---- Available data

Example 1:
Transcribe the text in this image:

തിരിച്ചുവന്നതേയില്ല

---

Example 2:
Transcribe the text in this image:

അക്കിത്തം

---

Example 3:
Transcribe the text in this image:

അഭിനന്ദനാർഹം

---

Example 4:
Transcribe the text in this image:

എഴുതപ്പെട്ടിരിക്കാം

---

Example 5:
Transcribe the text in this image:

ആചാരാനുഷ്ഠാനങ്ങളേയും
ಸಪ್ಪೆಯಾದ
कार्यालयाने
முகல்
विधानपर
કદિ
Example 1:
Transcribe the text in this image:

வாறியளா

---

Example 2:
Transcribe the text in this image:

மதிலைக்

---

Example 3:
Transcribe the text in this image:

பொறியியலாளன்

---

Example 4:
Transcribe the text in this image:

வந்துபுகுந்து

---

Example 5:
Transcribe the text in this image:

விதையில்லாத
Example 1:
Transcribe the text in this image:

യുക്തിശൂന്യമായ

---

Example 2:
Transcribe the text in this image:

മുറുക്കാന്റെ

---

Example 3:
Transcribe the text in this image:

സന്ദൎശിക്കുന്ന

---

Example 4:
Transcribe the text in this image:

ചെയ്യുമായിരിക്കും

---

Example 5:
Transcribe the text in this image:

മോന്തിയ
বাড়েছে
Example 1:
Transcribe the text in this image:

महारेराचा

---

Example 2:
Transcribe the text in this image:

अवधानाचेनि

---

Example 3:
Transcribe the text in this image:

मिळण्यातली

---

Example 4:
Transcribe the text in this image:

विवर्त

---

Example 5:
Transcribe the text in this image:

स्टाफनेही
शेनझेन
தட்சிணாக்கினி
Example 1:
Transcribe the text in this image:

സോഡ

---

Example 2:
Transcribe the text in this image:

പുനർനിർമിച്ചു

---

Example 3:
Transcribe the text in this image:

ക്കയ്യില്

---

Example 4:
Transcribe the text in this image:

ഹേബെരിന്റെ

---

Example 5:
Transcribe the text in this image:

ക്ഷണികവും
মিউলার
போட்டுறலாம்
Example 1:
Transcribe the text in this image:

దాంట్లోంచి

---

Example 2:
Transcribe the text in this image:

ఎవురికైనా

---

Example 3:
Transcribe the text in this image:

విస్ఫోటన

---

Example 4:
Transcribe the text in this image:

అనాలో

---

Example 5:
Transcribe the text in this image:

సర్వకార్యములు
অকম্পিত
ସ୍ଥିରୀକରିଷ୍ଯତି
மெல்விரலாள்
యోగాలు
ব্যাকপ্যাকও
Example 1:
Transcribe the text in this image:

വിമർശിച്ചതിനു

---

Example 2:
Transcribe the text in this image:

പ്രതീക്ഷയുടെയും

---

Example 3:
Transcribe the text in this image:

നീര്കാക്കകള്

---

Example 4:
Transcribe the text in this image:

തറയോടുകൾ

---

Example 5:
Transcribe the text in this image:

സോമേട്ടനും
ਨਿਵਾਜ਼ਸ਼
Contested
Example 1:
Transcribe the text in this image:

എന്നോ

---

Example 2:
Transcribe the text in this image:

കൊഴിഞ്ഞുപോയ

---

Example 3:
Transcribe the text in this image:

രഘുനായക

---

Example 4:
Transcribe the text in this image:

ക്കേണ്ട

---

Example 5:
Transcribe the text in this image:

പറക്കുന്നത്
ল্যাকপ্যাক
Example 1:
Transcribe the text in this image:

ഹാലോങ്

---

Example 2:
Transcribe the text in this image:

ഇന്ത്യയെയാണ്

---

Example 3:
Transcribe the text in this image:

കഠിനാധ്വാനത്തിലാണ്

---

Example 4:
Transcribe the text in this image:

--------

[What you are asked to do]: All of the data needs to be reproduced exactly, with no line missing.

[Solution to the exercise]:
Example 1:
Transcribe the text in this image:

തിരിച്ചുവന്നതേയില്ല

---

Example 2:
Transcribe the text in this image:

അക്കിത്തം

---

Example 3:
Transcribe the text in this image:

അഭിനന്ദനാർഹം

---

Example 4:
Transcribe the text in this image:

എഴുതപ്പെട്ടിരിക്കാം

---

Example 5:
Transcribe the text in this image:

ആചാരാനുഷ്ഠാനങ്ങളേയും
ಸಪ್ಪೆಯಾದ
कार्यालयाने
முகல்
विधानपर
કદિ
Example 1:
Transcribe the text in this image:

வாறியளா

---

Example 2:
Transcribe the text in this image:

மதிலைக்

---

Example 3:
Transcribe the text in this image:

பொறியியலாளன்

---

Example 4:
Transcribe the text in this image:

வந்துபுகுந்து

---

Example 5:
Transcribe the text in this image:

விதையில்லாத
Example 1:
Transcribe the text in this image:

യുക്തിശൂന്യമായ

---

Example 2:
Transcribe the text in this image:

മുറുക്കാന്റെ

---

Example 3:
Transcribe the text in this image:

സന്ദൎശിക്കുന്ന

---

Example 4:
Transcribe the text in this image:

ചെയ്യുമായിരിക്കും

---

Example 5:
Transcribe the text in this image:

മോന്തിയ
বাড়েছে
Example 1:
Transcribe the text in this image:

महारेराचा

---

Example 2:
Transcribe the text in this image:

अवधानाचेनि

---

Example 3:
Transcribe the text in this image:

मिळण्यातली

---

Example 4:
Transcribe the text in this image:

विवर्त

---

Example 5:
Transcribe the text in this image:

स्टाफनेही
शेनझेन
தட்சிணாக்கினி
Example 1:
Transcribe the text in this image:

സോഡ

---

Example 2:
Transcribe the text in this image:

പുനർനിർമിച്ചു

---

Example 3:
Transcribe the text in this image:

ക്കയ്യില്

---

Example 4:
Transcribe the text in this image:

ഹേബെരിന്റെ

---

Example 5:
Transcribe the text in this image:

ക്ഷണികവും
মিউলার
போட்டுறலாம்
Example 1:
Transcribe the text in this image:

దాంట్లోంచి

---

Example 2:
Transcribe the text in this image:

ఎవురికైనా

---

Example 3:
Transcribe the text in this image:

విస్ఫోటన

---

Example 4:
Transcribe the text in this image:

అనాలో

---

Example 5:
Transcribe the text in this image:

సర్వకార్యములు
অকম্পিত
ସ୍ଥିରୀକରିଷ୍ଯତି
மெல்விரலாள்
యోగాలు
ব্যাকপ্যাকও
Example 1:
Transcribe the text in this image:

വിമർശിച്ചതിനു

---

Example 2:
Transcribe the text in this image:

പ്രതീക്ഷയുടെയും

---

Example 3:
Transcribe the text in this image:

നീര്കാക്കകള്

---

Example 4:
Transcribe the text in this image:

തറയോടുകൾ

---

Example 5:
Transcribe the text in this image:

സോമേട്ടനും
ਨਿਵਾਜ਼ਸ਼
Contested
Example 1:
Transcribe the text in this image:

എന്നോ

---

Example 2:
Transcribe the text in this image:

കൊഴിഞ്ഞുപോയ

---

Example 3:
Transcribe the text in this image:

രഘുനായക

---

Example 4:
Transcribe the text in this image:

ക്കേണ്ട

---

Example 5:
Transcribe the text in this image:

പറക്കുന്നത്
ল্যাকপ্যাক
Example 1:
Transcribe the text in this image:

ഹാലോങ്

---

Example 2:
Transcribe the text in this image:

ഇന്ത്യയെയാണ്

---

Example 3:
Transcribe the text in this image:

കഠിനാധ്വാനത്തിലാണ്

---

Example 4:
Transcribe the text in this image:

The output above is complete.